» What you need to do
1. Condense the paragraph beginning "Once the largest airline in the world" in the Aeroflot company profile into a short bulleted list that keeps its main facts.
2. Carry on the Aeroflot company profile from its final sentence.

» Document excerpt
· · · ·
37 Leningradsky Prospect
Korpus 9
Russian Federation

Telephone: (095) 155-66-48
Fax: (095) 155-66-47

Public Company (51% State-Owned)
Incorporated: 1923 as Dobrolet
Employees: 14,500
Sales: $1.4 billion (1997)
Stock Exchanges: Russia
NAIC: 481111 Scheduled Passenger Air Transportation

Company History:

Once the largest airline in the world, during the days of the Soviet Empire, Aeroflot--Russian International Airlines is now the largest remnant of the former Aeroflot--Soviet Airlines. In June 1992, Aeroflot--Soviet Airlines was reorganized, and the national carrier became known as Aeroflot--Russian International Airlines. Valery Okulov was appointed the airlines' General Director, and the company was designated a public joint-stock company, with 51 percent of the stock being owned by the government and the remaining 49 percent belonging to the employees. The new Aeroflot flies to 150 destinations in 93 countries and provides 70 percent of all the international air transport in and out of Russia. Although it has had to struggle with unending financial difficulties, safety mishaps, and scandals, Aeroflot somehow keeps flying and remains important as Russia's national carrier.
· · · ·
» Data block
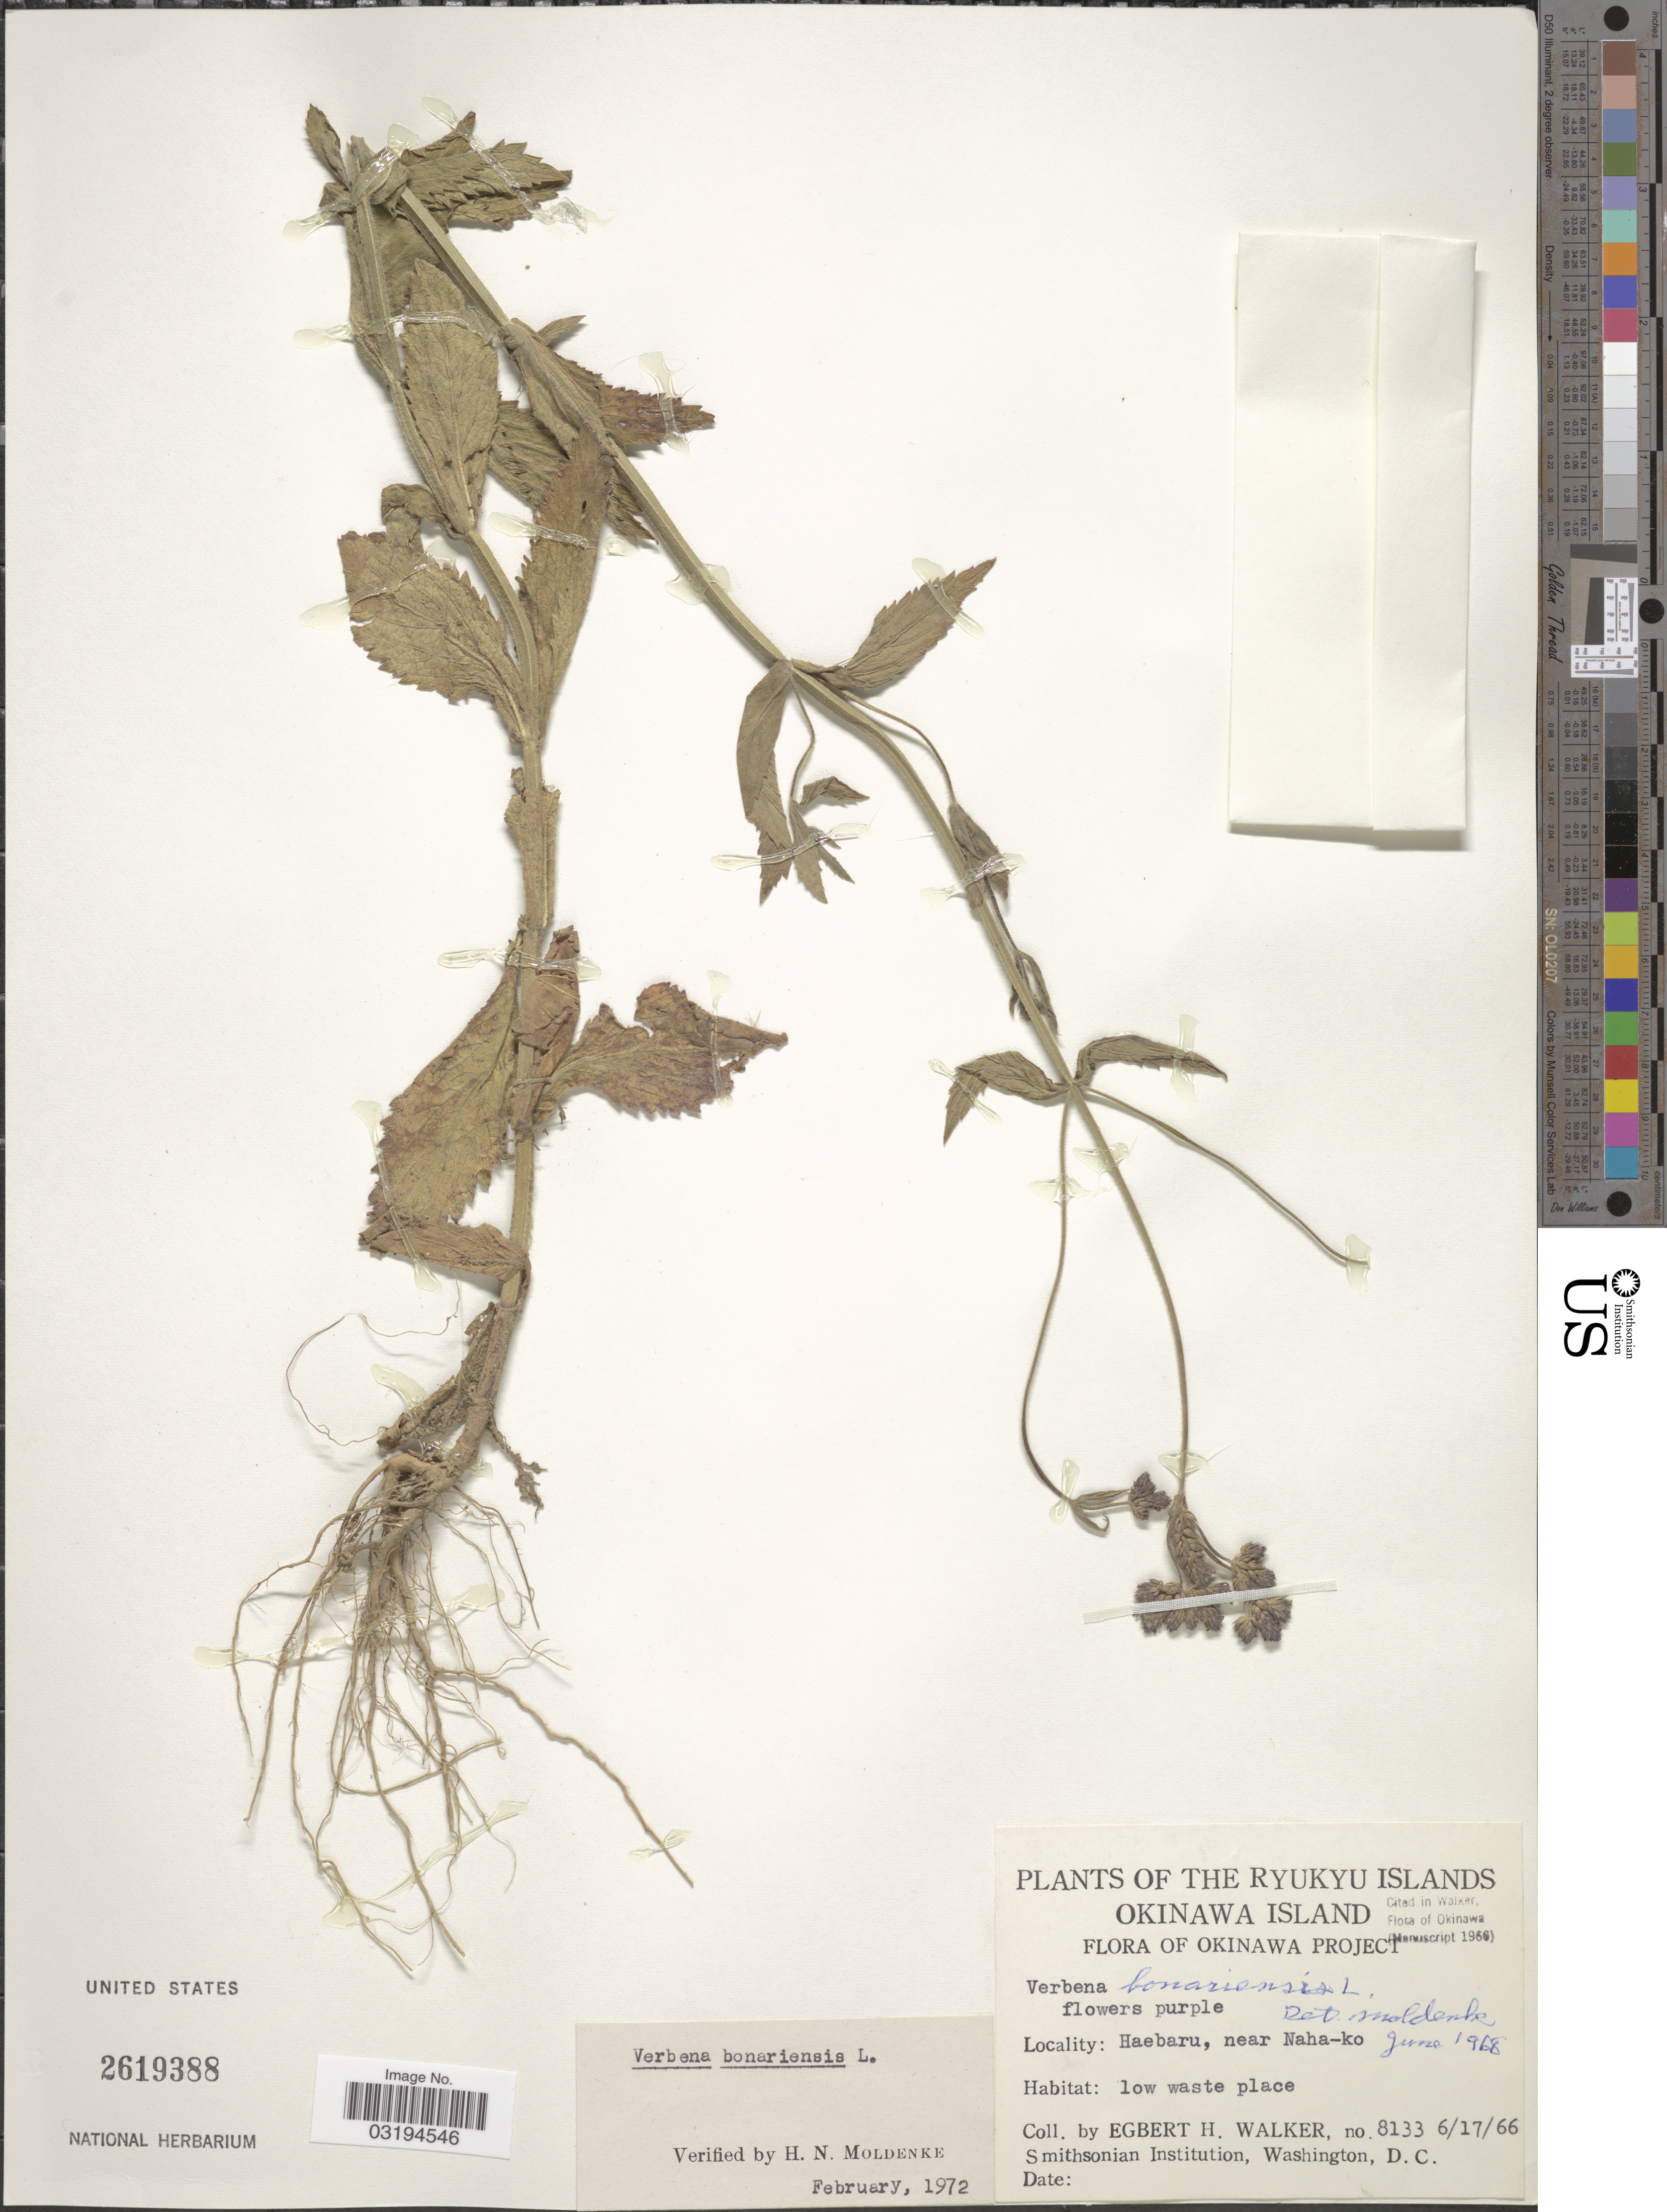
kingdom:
· · · ·
» Replies
1.
- Aeroflot–Russian International Airlines is the largest remnant of Aeroflot–Soviet Airlines, which was the world's largest airline in the Soviet era.
- In June 1992 the Soviet carrier was reorganized and became Aeroflot–Russian International Airlines.
- Valery Okulov was appointed General Director.
- It became a public joint-stock company, 51 percent government-owned and 49 percent employee-owned.
- It flies to 150 destinations in 93 countries and carries 70 percent of international air transport in and out of Russia.
- Despite ongoing financial trouble, safety mishaps, and scandals, it keeps operating as Russia's national carrier.

2.
Soviet Origins

Before 1920 Russian air enthusiasts had experimented with aircraft development, and in 1920 and 1921, as the Russian Civil War drew to a close, small-scale experiments with air transport were made under both private and state initiative. Flights to the Nizhni Novgorod fair, a traditional trade fair, engendered a more systematic approach toward aviation. The Chief Administration of the Civil Air Fleet was soon established, and one of its first acts was to develop in 1921 a joint venture with German interests to create the Deutsch-Russiche Luftverkehrs A.G. (Deruluft). Specializing in flights to the West, Deruluft's regular services began from Königsberg in eastern Germany to Moscow on May Day, 1927. In its tenth year of operation it had two main routes--from Berlin to Moscow and from Königsberg to Leningrad--and it carried 3,600 passengers and 145 tons of post and goods.

Systemic domestic aviation developed at approximately the same time, with the state playing a more significant role. In March 1923 the first Soviet airline, Dobrolet, was created as a joint state and commercially based organization and the first regular service was introduced in July 1923 from Moscow to Nizhni Novgorod. The Russian people shared the West's interest in aviation, and an attempt was made to formalize this in March 1923 with the creation of a large public organization--the ODVF, or Friends of the Air Fleet, under the slogan "working people build the air fleet." Aviation could be portrayed as an exciting diversion from the real difficulties of the New Economic Policy as well as a potential source of future international conflict. At the 13th Party Congress in May 1924 it was noted that "the rapid growth of military and civil aviation in capitalist countries makes it necessary to strengthen and develop our own."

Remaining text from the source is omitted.